| Eklecco Newco, LLC v Schlomit, Inc. |
| 2006 NY Slip Op 51935(U) [13 Misc 3d 133(A)] |
| Decided on July 26, 2006 |
| Appellate Term, Second Department |
| Published by New York State Law Reporting Bureau pursuant to Judiciary Law § 431. |
| This opinion is uncorrected and will not be published in the printed Official Reports. |
Appeal from a final judgment of the Justice Court of the Town of Clarkstown, Rockland County (Victor J. Alfieri, Jr., J.), entered June 30, 2005, and from a warrant issued pursuant thereto on the same date. The final judgment awarded landlord possession in a holdover summary proceeding. The warrant directed the sheriff to deliver possession to landlord. The appeal from the final judgment brings up for review an order incorporated therein denying tenant's motion to dismiss the proceeding.
Final judgment affirmed without costs.
Appeal from warrant dismissed on the ground that no appeal lies therefrom (see UJCA 1702).
In this commercial holdover proceeding, the verified petition, returnable May 17, 2005, alleges that landlord, acting pursuant to the terms of the lease, served tenant with a notice requiring tenant to relocate to a different space in the shopping center; that tenant failed to accept the relocation within the time specified in the notice; and that landlord thereupon served a termination notice upon tenant. Tenant appeared by counsel on the return date of the petition but did not answer on said date. The court directed tenant to answer by May 24, 2005 and set the trial date for June 9, 2005. Tenant did not answer by May 24, 2005 but moved, by notice of motion returnable June 20, 2005 (although CPLR 406 requires that such a motion be noticed to be heard at the time the petition is noticed to be heard), to dismiss the proceeding on the ground that landlord's notices to relocate and to terminate were deficient because they were issued by an entity other than landlord, to wit, Pyramid Management Group, Inc. (Pyramid). In opposition, [*2]landlord showed that the lease expressly provided that landlord's managing agent could issue notices and that tenant knew, from a documented course of dealings with Pyramid, including a repayment agreement executed by tenant and Pyramid, that Pyramid was landlord's managing agent.

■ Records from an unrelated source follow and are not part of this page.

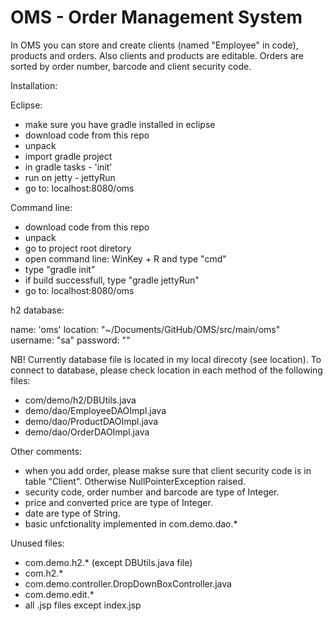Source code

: # OMS - Order Management System

In OMS you can store and create clients (named "Employee" in code), products and orders. Also clients and products are editable.
Orders are sorted by order number, barcode and client security code.

Installation:

Eclipse:

- make sure you have gradle installed in eclipse
- download code from this repo
- unpack
- import gradle project
- in gradle tasks - 'init'
- run on jetty - jettyRun
- go to: localhost:8080/oms

Command line:

-  download code from this repo
-  unpack
-  go to project root diretory
-  open command line: WinKey + R and type "cmd"
-  type "gradle init"
-  if build successfull, type "gradle jettyRun"
-  go to: localhost:8080/oms

h2 database:

name: 'oms'
location: "~/Documents/GitHub/OMS/src/main/oms"
username: "sa"
password: ""



NB! Currently database file is located in my local direcoty (see location). To connect to database, please check location in each method of 
the following files:

- com/demo/h2/DBUtils.java
- demo/dao/EmployeeDAOImpl.java
- demo/dao/ProductDAOImpl.java
- demo/dao/OrderDAOImpl.java

Other comments:

- when you add order, please makse sure that client security code is in table "Client". Otherwise NullPointerException raised.
- security code, order number and barcode are type of Integer.
- price and converted price are type of Integer.
- date are type of String.
- basic unfctionality implemented in com.demo.dao.*

Unused files:

- com.demo.h2.* (except DBUtils.java file)
- com.h2.*
- com.demo.controller.DropDownBoxController.java
- com.demo.edit.*
- all .jsp files except index.jsp
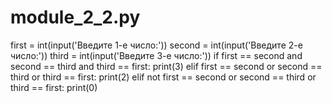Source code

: # module_2_2.py
first = int(input('Введите 1-е число:'))
second = int(input('Введите 2-е число:'))
third = int(input('Введите 3-е число:'))
if first == second and second == third and third == first:
        print(3)
elif first == second or second == third or third == first:
         print(2)
elif not first == second or second == third or third == first:
          print(0)
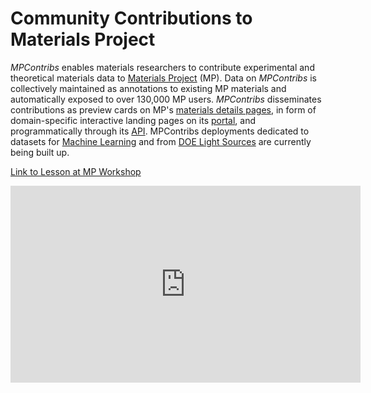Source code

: # Community Contributions to Materials Project

*MPContribs* enables materials researchers to contribute experimental and theoretical
materials data to [Materials Project](https://materialsproject.org) (MP).  Data on
*MPContribs* is collectively maintained as annotations to existing MP materials and
automatically exposed to over 130,000 MP users.  *MPContribs* disseminates contributions
as preview cards on MP's [materials details
pages](https://materialsproject.org/materials/mp-22987/#user-contribs), in form of
domain-specific interactive landing pages on its [portal](https://contribs.materialsproject.org),
and programmatically through its [API](https://contribs-api.materialsproject.org). MPContribs deployments dedicated to datasets for
[Machine Learning](https://ml.materialsproject.org) and from
[DOE Light Sources](https://lightsources.materialsproject.org)
are currently being built up.

[Link to Lesson at MP Workshop](https://workshop.materialsproject.org/lessons/07_mpcontribs/contribute/)

<iframe width="560" height="315" src="https://www.youtube.com/embed/cHMRL7QKCVk" frameborder="0" allow="accelerometer; autoplay; encrypted-media; gyroscope; picture-in-picture" allowfullscreen></iframe>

In our view, the Justice Court correctly determined, based on the documented course of dealings between tenant and Pyramid, that tenant had no basis to doubt Pyramid's authority to bind landlord, and tenant is charged with knowledge of Pyramid's authority (see 154-55 Street Co. v Torres, 171 Misc 2d 237 [App Term, 1st Dept 1997]). Tenant's claim that it believed that Pyramid was merely landlord's "revenue agent" is insufficient under the circumstances to raise a triable issue of fact. In addition, we see no merit in tenant's contention on appeal that the clause permitting landlord to terminate the lease upon 15 days' notice established a condition subsequent rather than a conditional limitation (see Miller v Levi, 44 NY 489 [1871]; 2 Dolan, Rasch's Landlord and Tenant — Summary Proceedings § 23:28 [4th ed]). Finally, since the record fails to disclose that tenant demonstrated the existence of any genuine issues of fact, and in view of tenant's failure to timely answer, it was not an improvident exercise of discretion for the court to award judgment to landlord without allowing tenant a further opportunity to interpose an answer (CPLR 404 [a]; 409 [b]; see Matter of Dodge, 25 NY2d 273, 286-287 [1969]; Matter of Lefkowitz v Therapeutic Hypnosis, 52 AD2d 1017 [1976]; Fisher Ave. Realty Partners v Hausch, 186 Misc 2d 609 [App Term, 9th & 10th Jud Dists 2000]).
Rudolph, P.J., Angiolillo and Lippman, JJ., concur.